Il Prof. Boggi domanda (provocatoriamente) cosa bisognerebbe rispondere ad un diabetico che, nonostante conosca i rischi dell’immunosoppressione, chieda il trapianto?
Sutherland risponde che tali rischi non superano l’1-2%, mentre il rischio di sviluppare complicanze è molto maggiore.

E’ un caso di consenso informato. Pensiamo ai soggetti in dialisi: perché i nefrologi consiglierebbero il trapianto di rene se ci fosse un rischio di tumore così alto? Le argomentazioni sono le stesse.

E’ bene che i diabetologi comincino a considerare il trapianto di pancreas alla stregua di come i nefrologi considerano il trapianto di rene.

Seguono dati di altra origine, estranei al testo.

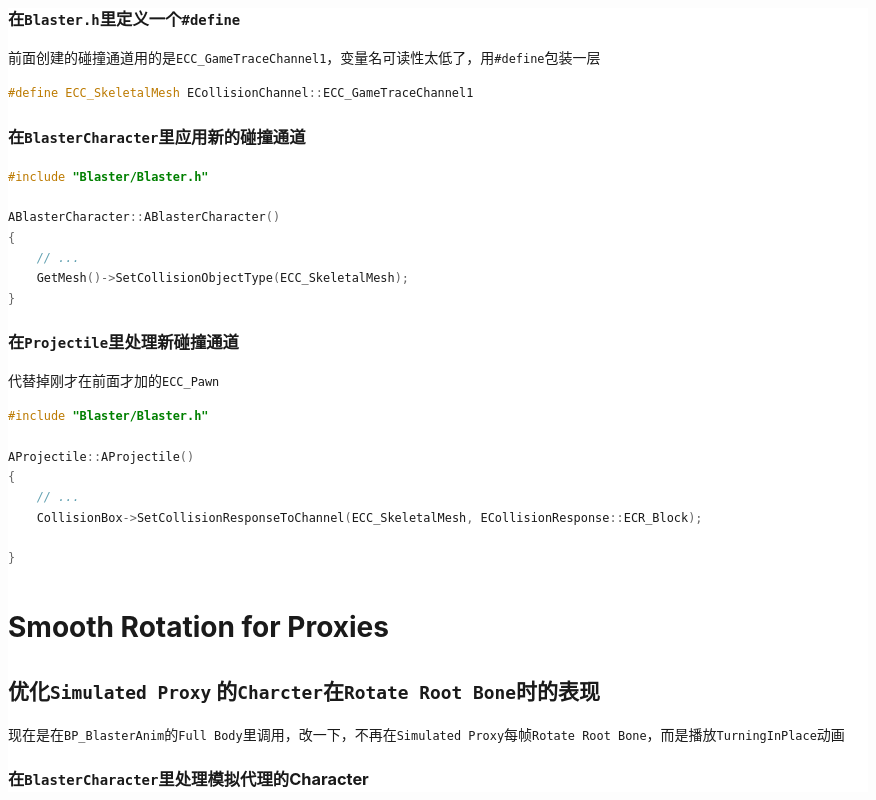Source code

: 

### 在`Blaster.h`里定义一个`#define`

前面创建的碰撞通道用的是`ECC_GameTraceChannel1`，变量名可读性太低了，用`#define`包装一层

```cpp
#define ECC_SkeletalMesh ECollisionChannel::ECC_GameTraceChannel1
```



### 在`BlasterCharacter`里应用新的碰撞通道



```cpp
#include "Blaster/Blaster.h"

ABlasterCharacter::ABlasterCharacter()
{
    // ...
    GetMesh()->SetCollisionObjectType(ECC_SkeletalMesh);
}
```



### 在`Projectile`里处理新碰撞通道

代替掉刚才在前面才加的`ECC_Pawn`

```cpp
#include "Blaster/Blaster.h"

AProjectile::AProjectile()
{
    // ...
    CollisionBox->SetCollisionResponseToChannel(ECC_SkeletalMesh, ECollisionResponse::ECR_Block);

}
```





# Smooth Rotation for Proxies

## 优化`Simulated Proxy` 的`Charcter`在`Rotate Root Bone`时的表现

现在是在`BP_BlasterAnim`的`Full Body`里调用，改一下，不再在`Simulated Proxy`每帧`Rotate Root Bone`，而是播放`TurningInPlace`动画

### 在`BlasterCharacter`里处理模拟代理的Character


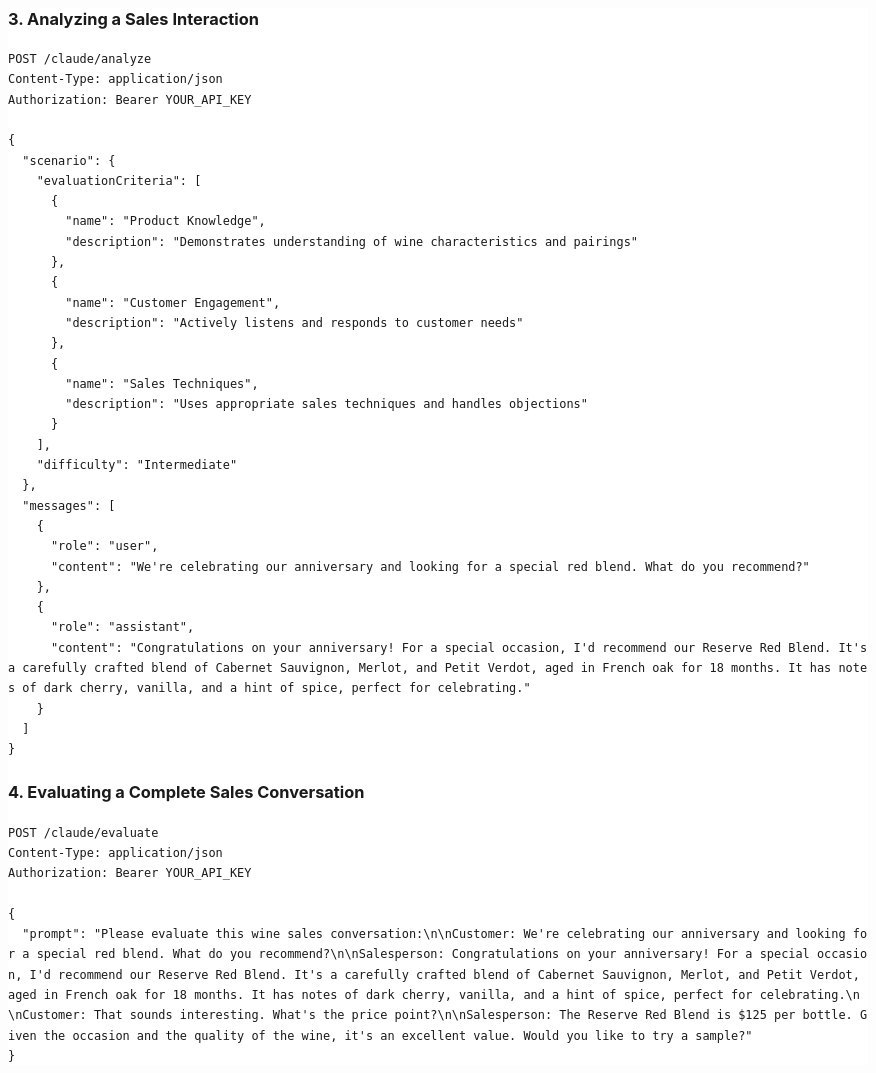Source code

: ### 3. Analyzing a Sales Interaction
```http
POST /claude/analyze
Content-Type: application/json
Authorization: Bearer YOUR_API_KEY

{
  "scenario": {
    "evaluationCriteria": [
      {
        "name": "Product Knowledge",
        "description": "Demonstrates understanding of wine characteristics and pairings"
      },
      {
        "name": "Customer Engagement",
        "description": "Actively listens and responds to customer needs"
      },
      {
        "name": "Sales Techniques",
        "description": "Uses appropriate sales techniques and handles objections"
      }
    ],
    "difficulty": "Intermediate"
  },
  "messages": [
    {
      "role": "user",
      "content": "We're celebrating our anniversary and looking for a special red blend. What do you recommend?"
    },
    {
      "role": "assistant",
      "content": "Congratulations on your anniversary! For a special occasion, I'd recommend our Reserve Red Blend. It's a carefully crafted blend of Cabernet Sauvignon, Merlot, and Petit Verdot, aged in French oak for 18 months. It has notes of dark cherry, vanilla, and a hint of spice, perfect for celebrating."
    }
  ]
}
```

### 4. Evaluating a Complete Sales Conversation
```http
POST /claude/evaluate
Content-Type: application/json
Authorization: Bearer YOUR_API_KEY

{
  "prompt": "Please evaluate this wine sales conversation:\n\nCustomer: We're celebrating our anniversary and looking for a special red blend. What do you recommend?\n\nSalesperson: Congratulations on your anniversary! For a special occasion, I'd recommend our Reserve Red Blend. It's a carefully crafted blend of Cabernet Sauvignon, Merlot, and Petit Verdot, aged in French oak for 18 months. It has notes of dark cherry, vanilla, and a hint of spice, perfect for celebrating.\n\nCustomer: That sounds interesting. What's the price point?\n\nSalesperson: The Reserve Red Blend is $125 per bottle. Given the occasion and the quality of the wine, it's an excellent value. Would you like to try a sample?"
}
```
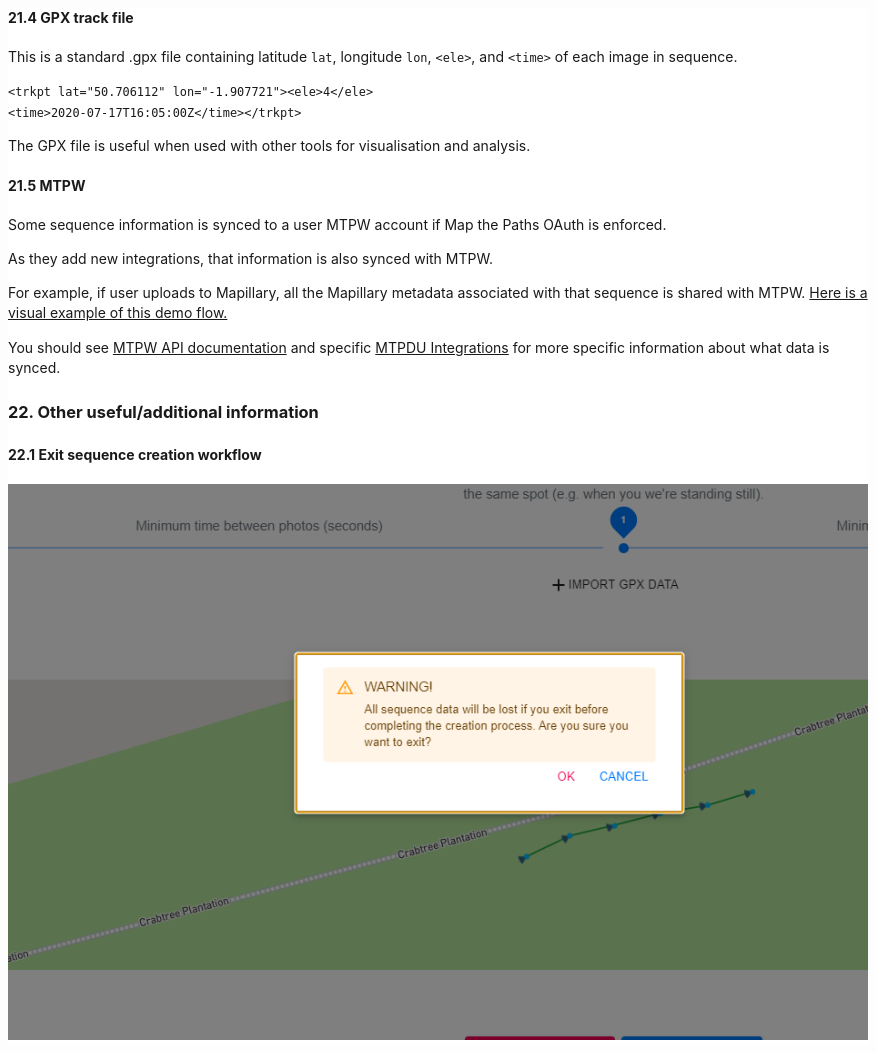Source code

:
 ```text
```

#### **21.4 GPX track file**

This is a standard .gpx file containing latitude `lat`, longitude `lon`, `<ele>`, and `<time>` of each image in sequence.

```text
<trkpt lat="50.706112" lon="-1.907721"><ele>4</ele>
<time>2020-07-17T16:05:00Z</time></trkpt>
```

The GPX file is useful when used with other tools for visualisation and analysis.

#### 21.5 MTPW

Some sequence information is synced to a user MTPW account if Map the Paths OAuth is enforced.

As they add new integrations, that information is also synced with MTPW.

For example, if user uploads to Mapillary, all the Mapillary metadata associated with that sequence is shared with MTPW. [Here is a visual example of this demo flow.](integrations/mapillary.md#mtpw-sync)

You should see [MTPW API documentation](../../mtp-web/developer-docs/api.md#base-url) and specific [MTPDU Integrations](integrations/) for more specific information about what data is synced.

### 22. Other useful/additional information

#### 22.1 Exit sequence creation workflow

![MTPDU exist sequence creation warning](../../.gitbook/assets/exit-sequence-creation-warning.png)

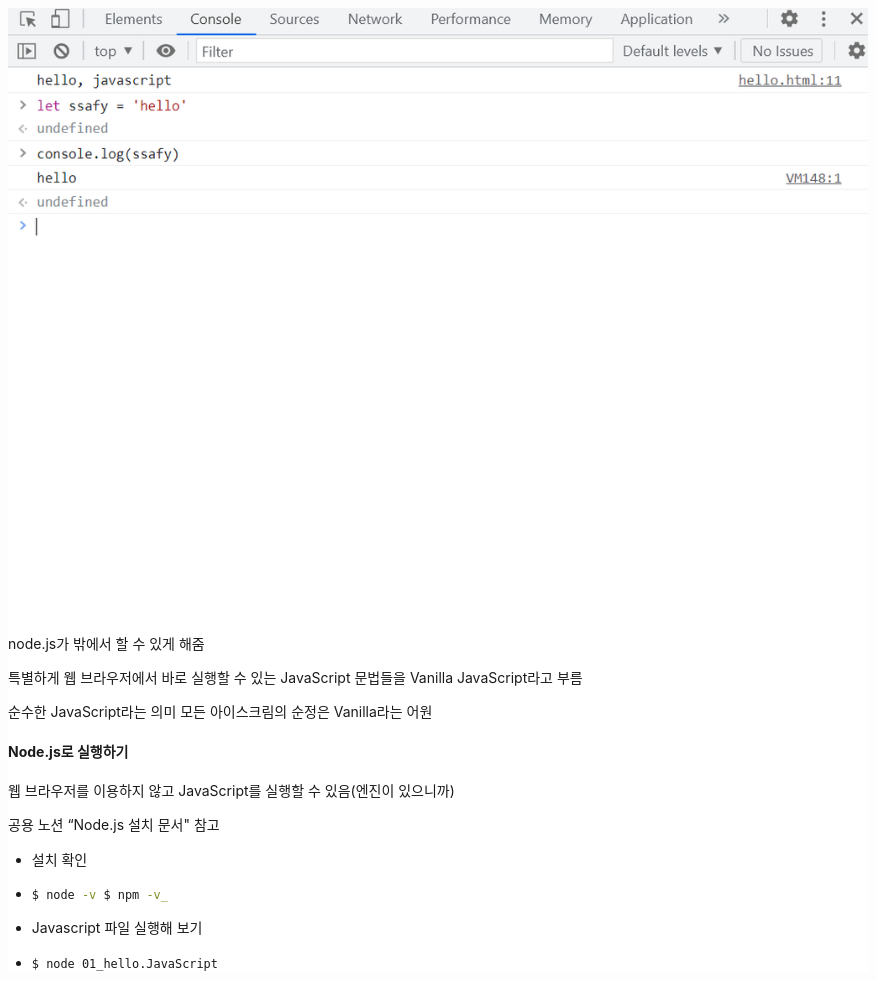 ![image-20221019094419787](./221019.assets/image-20221019094419787.png)

node.js가 밖에서 할 수 있게 해줌

특별하게 웹 브라우저에서 바로 실행할 수 있는 JavaScript 문법들을 Vanilla JavaScript라고 부름

순수한 JavaScript라는 의미 모든 아이스크림의 순정은 Vanilla라는 어원

#### Node.js로 실행하기

웹 브라우저를 이용하지 않고 JavaScript를 실행할 수 있음(엔진이 있으니까)

공용 노션 “Node.js 설치 문서" 참고

- 설치 확인

- ```bash
  $ node -v $ npm -v_ 
  ```

-  Javascript 파일 실행해 보기

- ```bash
  $ node 01_hello.JavaScript
  ```
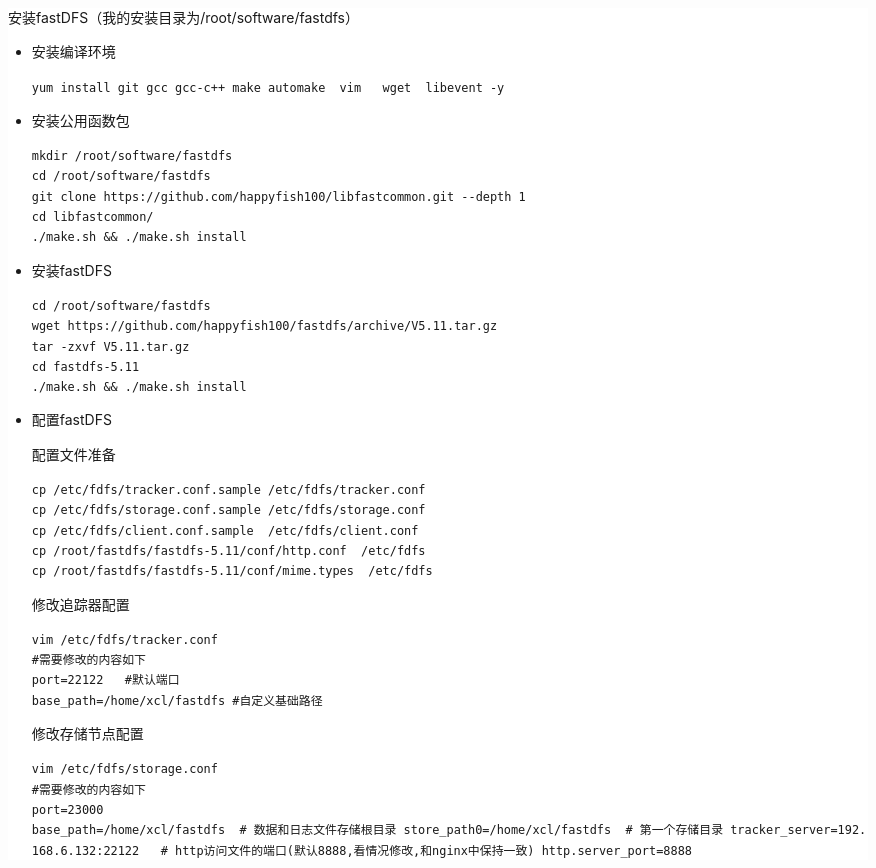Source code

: 安装fastDFS（我的安装目录为/root/software/fastdfs）

- 安装编译环境

  ```
  yum install git gcc gcc-c++ make automake  vim   wget  libevent -y 
  ```

- 安装公用函数包

  ```
  mkdir /root/software/fastdfs
  cd /root/software/fastdfs
  git clone https://github.com/happyfish100/libfastcommon.git --depth 1 
  cd libfastcommon/ 
  ./make.sh && ./make.sh install 
  ```

- 安装fastDFS

  ```
  cd /root/software/fastdfs
  wget https://github.com/happyfish100/fastdfs/archive/V5.11.tar.gz 
  tar -zxvf V5.11.tar.gz 
  cd fastdfs-5.11 
  ./make.sh && ./make.sh install 
  ```

- 配置fastDFS

  配置文件准备

  ```
  cp /etc/fdfs/tracker.conf.sample /etc/fdfs/tracker.conf 
  cp /etc/fdfs/storage.conf.sample /etc/fdfs/storage.conf 
  cp /etc/fdfs/client.conf.sample  /etc/fdfs/client.conf   
  cp /root/fastdfs/fastdfs-5.11/conf/http.conf  /etc/fdfs 
  cp /root/fastdfs/fastdfs-5.11/conf/mime.types  /etc/fdfs
  
  ```

  修改追踪器配置

  ```
  vim /etc/fdfs/tracker.conf 
  #需要修改的内容如下 
  port=22122   #默认端口
  base_path=/home/xcl/fastdfs #自定义基础路径
  ```

  修改存储节点配置

  ```
  vim /etc/fdfs/storage.conf 
  #需要修改的内容如下 
  port=23000   
  base_path=/home/xcl/fastdfs  # 数据和日志文件存储根目录 store_path0=/home/xcl/fastdfs  # 第一个存储目录 tracker_server=192.168.6.132:22122   # http访问文件的端口(默认8888,看情况修改,和nginx中保持一致) http.server_port=8888
  ```
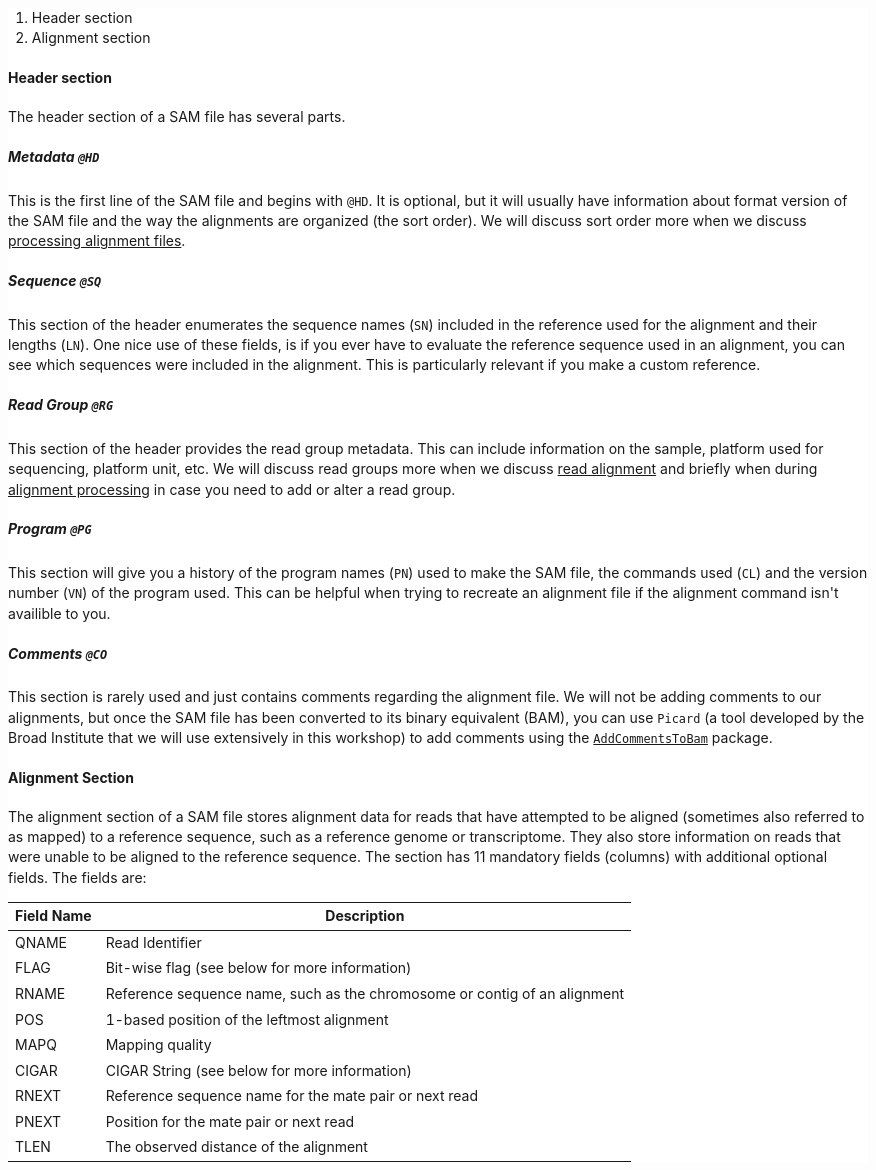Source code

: 1) Header section
2) Alignment section

#### Header section

The header section of a SAM file has several parts.

##### Metadata `@HD`

This is the first line of the SAM file and begins with `@HD`. It is optional, but it will usually have information about format version of the SAM file and the way the alignments are organized (the sort order). We will discuss sort order more when we discuss [processing alignment files](06_alignment_file_processing.md#sorting-and-removing-duplicates).

##### Sequence `@SQ`

This section of the header enumerates the sequence names (`SN`) included in the reference used for the alignment and their lengths (`LN`). One nice use of these fields, is if you ever have to evaluate the reference sequence used in an alignment, you can see which sequences were included in the alignment. This is particularly relevant if you make a custom reference.

##### Read Group `@RG`

This section of the header provides the read group metadata. This can include information on the sample, platform used for sequencing, platform unit, etc. We will discuss read groups more when we discuss [read alignment](05_sequence_alignment_theory.md#short-read-alignment) and briefly when during [alignment processing](06_alignment_file_processing.md#pipeline-for-processing-alignment-file-with-picard) in case you need to add or alter a read group.

##### Program `@PG`

This section will give you a history of the program names (`PN`) used to make the SAM file, the commands used (`CL`) and the version number (`VN`) of the program used. This can be helpful when trying to recreate an alignment file if the alignment command isn't availible to you.

##### Comments `@CO`

This section is rarely used and just contains comments regarding the alignment file. We will not be adding comments to our alignments, but once the SAM file has been converted to its binary equivalent (BAM), you can use `Picard` (a tool developed by the Broad Institute that we will use extensively in this workshop) to add comments using the [`AddCommentsToBam`](https://broadinstitute.github.io/picard/command-line-overview.html#AddCommentsToBam) package.

#### Alignment Section

The alignment section of a SAM file stores alignment data for reads that have attempted to be aligned (sometimes also referred to as mapped) to a reference sequence, such as a reference genome or transcriptome. They also store information on reads that were unable to be aligned to the reference sequence. The section has 11 mandatory fields (columns) with additional optional fields. The fields are:

|  Field Name  | Description |
|--------------|-------------|
| QNAME | Read Identifier | 
| FLAG | Bit-wise flag (see below for more information) |
| RNAME | Reference sequence name, such as the chromosome or contig of an alignment | 
| POS | 1-based position of the leftmost alignment |
| MAPQ | Mapping quality |
| CIGAR | CIGAR String (see below for more information) | 
| RNEXT | Reference sequence name for the mate pair or next read |
| PNEXT | Position for the mate pair or next read | 
| TLEN | The observed distance of the alignment |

Conclude allora il Prof. Mosca sostenendo che è importante suggerire ai pazienti l’opzione del trapianto per permettere loro un salto di qualità della vita.

Bisogna vincere le resistenze, sconfiggere l’ignoranza che consiglia male i diabetologi. Non è lecito pensare che debbano essere i diabetici a chiedere ciò che i diabetologi dovrebbero offrire. E’ un problema di ignoranza dei diabetologi.

Questa è solo una delle opzioni possibili, ma potrebbe essere nulla in pochi anni se non si lavora tutti insieme. Il Prof. Mosca si dichiara convinto che saranno necessarie molte risorse e che la Sanità Pubblica potrebbe non offrire abbastanza.

Ecco perché a Pisa hanno puntato molto sulla fondazione ARPA, che l’anno prossimo finanzierà 5 dottorati aggiuntivi, di cui 3 legati alla trapiantologia. Dobbiamo investire in formazione, perché questo non è un affaire di chirurghi.

Il Prof. Mosca conclude con queste parole: “Senza un’adeguata formazione vedremo sempre da lontano quello che ci ha mostrato oggi il Prof. Sutherland”.